The Agile Modeling (AM) Method

Glossaries: An Agile Introduction

A glossary is a collection of definitions of terms. Every company has its own specialized jargon, and you need to understand it if you want to communicate effectively with the experts with which you working. You may want to include both technical and business terms in your glossary. Although you may understand what terms such as XP, C#, J2EE, and application server all mean your stakeholders likely don’t. Similarly your stakeholders may understand what business terms such as convocation, grant, and transcript mean but some developers may not. A glossary which includes both the relevant technical and business terminology goes a long way to improving the communications between developers and users – if you do not understand each other’s language you cannot communicate effectively.

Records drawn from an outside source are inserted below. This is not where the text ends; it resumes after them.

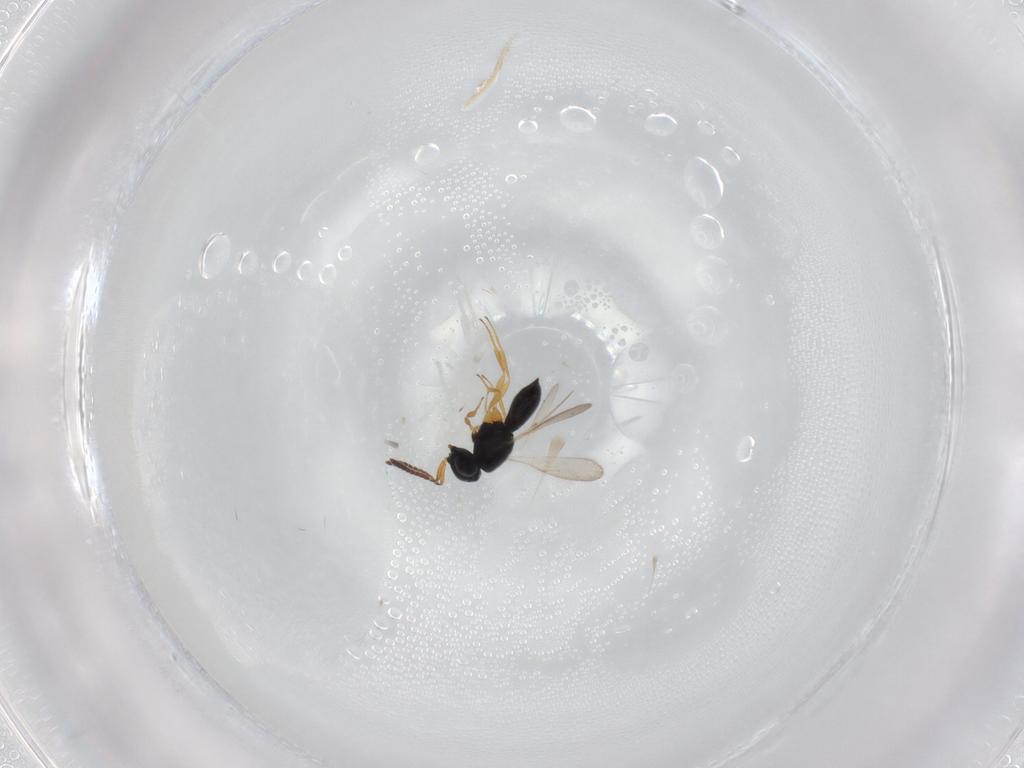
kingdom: Animalia
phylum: Arthropoda
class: Insecta
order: Hymenoptera
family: Scelionidae
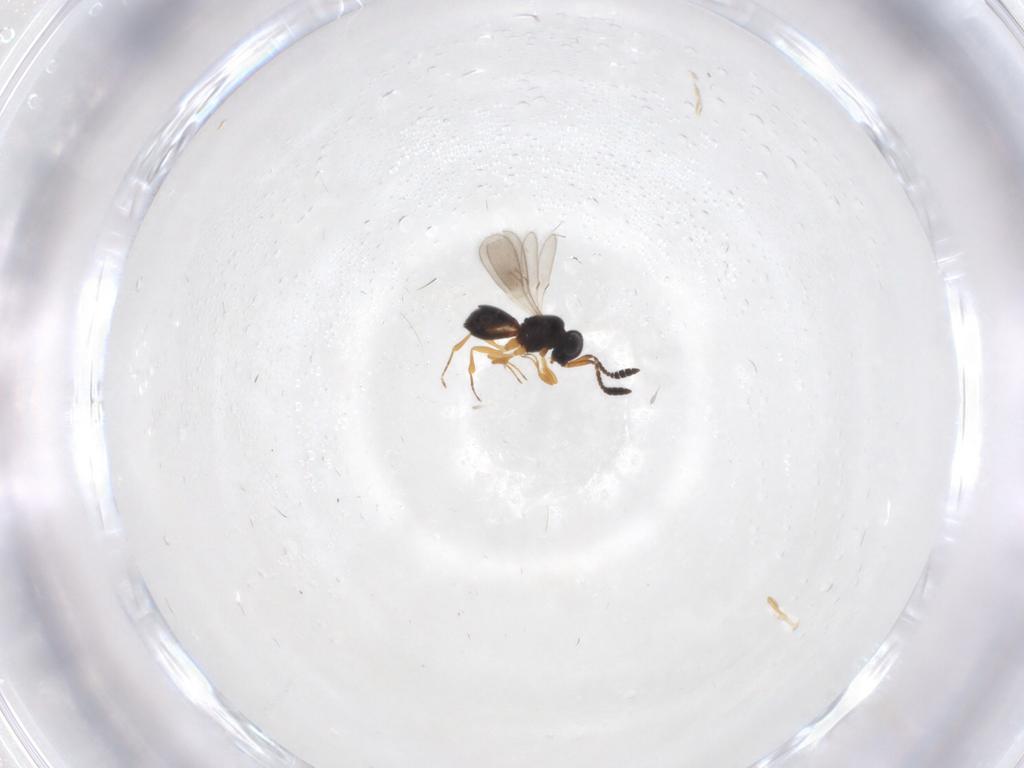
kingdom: Animalia
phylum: Arthropoda
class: Insecta
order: Hymenoptera
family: Scelionidae
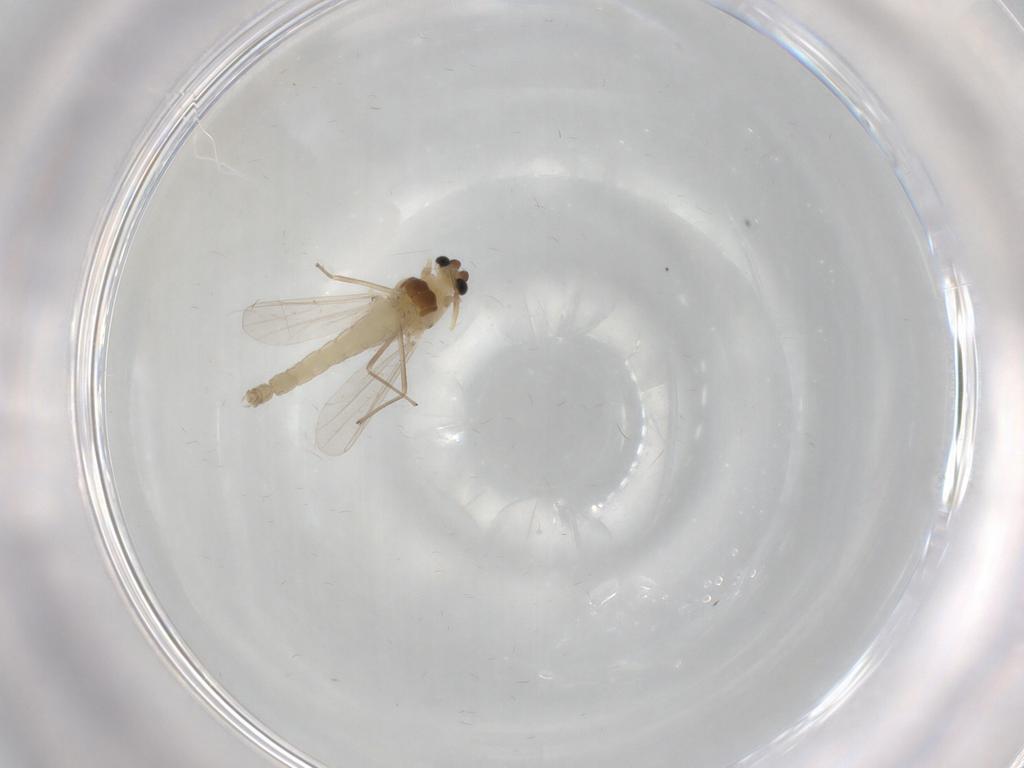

Your organization may already have an existing glossary in place if so then reuse appropriate terms from it. Often your industry will already have a specialized dictionary describing common terms which you may want to adopt as well.

The best advice that I can give about creating a glossary is to be realistic. You’re not Webster’s – you don’t have to get the definitions perfect, they just need to be good enough. Furthermore, dictionaries have multiple definitions for most words so don’t be afraid to do the same. Ideally you want a single definition; realistically it often isn’t worth the effort to argue it out if it’s even possible to come to agreement.

An important issue with glossaries, with all artifacts for that matter, is to make them available to people. This is one of the reasons why AM includes the Display Models Publicly practice. You might want to consider documenting your glossary as a single HTML page that everyone can access and hopefully edit (remember the practice of Collective Ownership). Another option, particularly if editing a major concern, is to use a Wiki.

Remember that your conceptual/domain model, if you have one, will also refer to critical domain concepts. You should strive to single source information and capture a definition in the most appropriate place possible. I suspect that will be your glossary, not the domain model.

 

Source

This artifact description is excerpted from Chapter 7 of The Object Primer 3rd Edition: Agile Model Driven Development with UML 2.